Mystical Word is a weekly reflection on the Sunday Gospel reading by L.J. Milone, Director of Faith Formation, Cathedral of St. Matthew the Apostle
Mystical Word is a weekly reflection on the Sunday Gospel reading by L.J. Milone, Director of Faith Formation, Cathedral of St. Matthew the Apostle
Stay Awake!
In this reflection, we learn about what it means to be awake.
Awakened people see reality, just as it is, and not as we would like it to be. In that moment of pure seeing we change. Anthony de Mello tells a wonderful story in this regard. “There was a lion that grew up in a flock of sheep and so he had no consciousness that he was a lion. He didn’t know he was a lion. He would bleat like a sheep, he’d eat grass like a sheep. One day they were wandering at the edge of a big jungle when a mighty lion let out a big roar and leaped out of the forest and right into the middle of the flock. All the sheep scattered and ran away. Imagine the surprise of the jungle lion when he saw this other lion there among the sheep. So, he gave chase. He got hold of him. And there was this lion, cringing in front of the king of the jungle. And the jungle lion said to him, ‘What are you doing here?’ And the other lion said, ‘Have mercy on me. Don’t eat me. Have mercy on me.’ But the king of the forest dragged him away, saying, ‘Come on with me.’ And he took him to a lake and he said, ‘Look.’ So, the lion who thought he was a sheep looked, and for the first time he saw his reflection. He saw his image. Then he looked at the jungle lion, and he looked in the water again, and he let out a mighty roar. He was never a sheep again. It took only one minute.”
Jesus tells us to “stay awake.” To be awake to reality, to know the truth, liberates us. This is the point of Jesus’ parable of the five wise virgins and the five foolish virgins. What might arrest us from a contemporary perspective is the seeming injustice of the situation. Why don’t the five wise virgins share their oil with the five foolish ones? Jesus is making a spiritual point with this exchange. The lamps and their oil represent spiritual consciousness. The wise can’t lend the foolish their oil just as one can’t lend consciousness to another. Jesus is saying that we all have to walk the spiritual path ourselves. No one else can do it for us. Jesus calls each one of us, particularly and personally, to let go into God.

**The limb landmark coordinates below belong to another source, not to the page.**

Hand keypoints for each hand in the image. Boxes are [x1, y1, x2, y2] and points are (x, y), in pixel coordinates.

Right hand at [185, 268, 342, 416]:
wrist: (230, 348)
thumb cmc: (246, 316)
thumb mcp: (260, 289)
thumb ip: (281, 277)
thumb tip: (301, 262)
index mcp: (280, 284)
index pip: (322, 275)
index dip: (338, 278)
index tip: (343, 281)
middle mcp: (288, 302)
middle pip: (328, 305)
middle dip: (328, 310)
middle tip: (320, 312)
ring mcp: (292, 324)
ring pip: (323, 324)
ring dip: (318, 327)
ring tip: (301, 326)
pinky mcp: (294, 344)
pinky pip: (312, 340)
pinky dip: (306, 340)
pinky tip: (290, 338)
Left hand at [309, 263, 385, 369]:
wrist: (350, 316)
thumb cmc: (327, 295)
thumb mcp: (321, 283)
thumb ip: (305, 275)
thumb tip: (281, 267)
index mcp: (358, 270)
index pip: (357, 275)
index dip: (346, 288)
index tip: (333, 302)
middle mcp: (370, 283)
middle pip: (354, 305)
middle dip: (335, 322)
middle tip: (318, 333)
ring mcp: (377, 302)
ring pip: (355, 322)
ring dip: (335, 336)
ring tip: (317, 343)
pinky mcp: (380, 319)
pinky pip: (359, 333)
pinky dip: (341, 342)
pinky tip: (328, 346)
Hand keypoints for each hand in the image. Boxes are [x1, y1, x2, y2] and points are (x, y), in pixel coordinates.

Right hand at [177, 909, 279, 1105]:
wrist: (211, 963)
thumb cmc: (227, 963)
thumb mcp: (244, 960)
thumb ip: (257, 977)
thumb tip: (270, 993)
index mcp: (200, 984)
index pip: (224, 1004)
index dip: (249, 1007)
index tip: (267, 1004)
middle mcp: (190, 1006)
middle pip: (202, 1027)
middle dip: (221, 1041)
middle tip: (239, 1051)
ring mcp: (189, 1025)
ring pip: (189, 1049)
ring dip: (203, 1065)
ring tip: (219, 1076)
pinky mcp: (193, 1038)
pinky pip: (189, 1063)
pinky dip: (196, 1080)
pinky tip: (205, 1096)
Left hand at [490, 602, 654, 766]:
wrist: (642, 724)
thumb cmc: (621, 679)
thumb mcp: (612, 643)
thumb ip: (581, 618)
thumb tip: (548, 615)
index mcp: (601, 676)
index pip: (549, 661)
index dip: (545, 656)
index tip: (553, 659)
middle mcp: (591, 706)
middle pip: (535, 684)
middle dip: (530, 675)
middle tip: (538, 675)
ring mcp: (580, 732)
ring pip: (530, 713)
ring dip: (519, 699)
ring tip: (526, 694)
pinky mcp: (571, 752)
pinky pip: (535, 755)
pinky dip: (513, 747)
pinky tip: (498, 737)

The wise virgins tell the foolish ones to “go and buy” their oil from some merchants. That the foolish ones believe they can deepen their spiritual consciousness by buying something is what makes them foolish. It symbolizes conventional consciousness, which treats spiritual reality in crass materialistic and mechanistic ways. Conventional consciousness attempts to buy one’s way into heaven. We are all caught in this conventional consciousness in myriad ways. How would Jesus have responded to the sale of indulgences in the middle ages? Has the Church even learned this lesson that grace is utterly free and requires us only to surrender in faith regardless of our opinions about doctrine, our sexual orientation, our marital situation? All that is needed is trust in the infinite mercy of God.
Furthermore, the need for oiled lamps is revealed when the groom comes. They allow the groom to see the faces of the wise virgins. This face-to-face seeing is powerfully symbolic. To see truly we need light. We must be enlightened, awake. Our Catholic tradition has frequently called God, “Being” or “Reality.” After all, God says to Moses, “I AM WHO I AM” (Exodus 3:14). God is, to use the phrase of Thomas Keating, That Which Is. Or, to use Meister Eckhart’s word, “Is-ness.” To see reality as it is, through Christ, we must be open, alive, and present to That Which Is. To know the divine Is-ness, we have to be here and now, in the present moment, and awake and alive in the now. Perhaps this is what St. Paul meant by “unceasing prayer” (1 Thess 5:17).
Religion that leads us into the aliveness of the moment is true religion. If it leads us away from the now, focusing us on the past or future only, then we miss what John’s Gospel calls “eternal life” happening right under our noses. This eternal life is our real life, which the lion experienced when he saw the truth, namely that he is a lion. When we are in touch with Reality through Jesus, we come to know who we truly are. Our identity awakens in the presence of That Which Is. This is good religion. However, if our religion is punitive, narrowly focused on doctrine (to the exclusion of prayerfully connecting to God), shame-based, or filled with empty ritual, then we are in the domain of conventional consciousness. We are surrounded by foolish virgins. To become wise, Jesus tells us to wake up to reality and become present to That Which Is.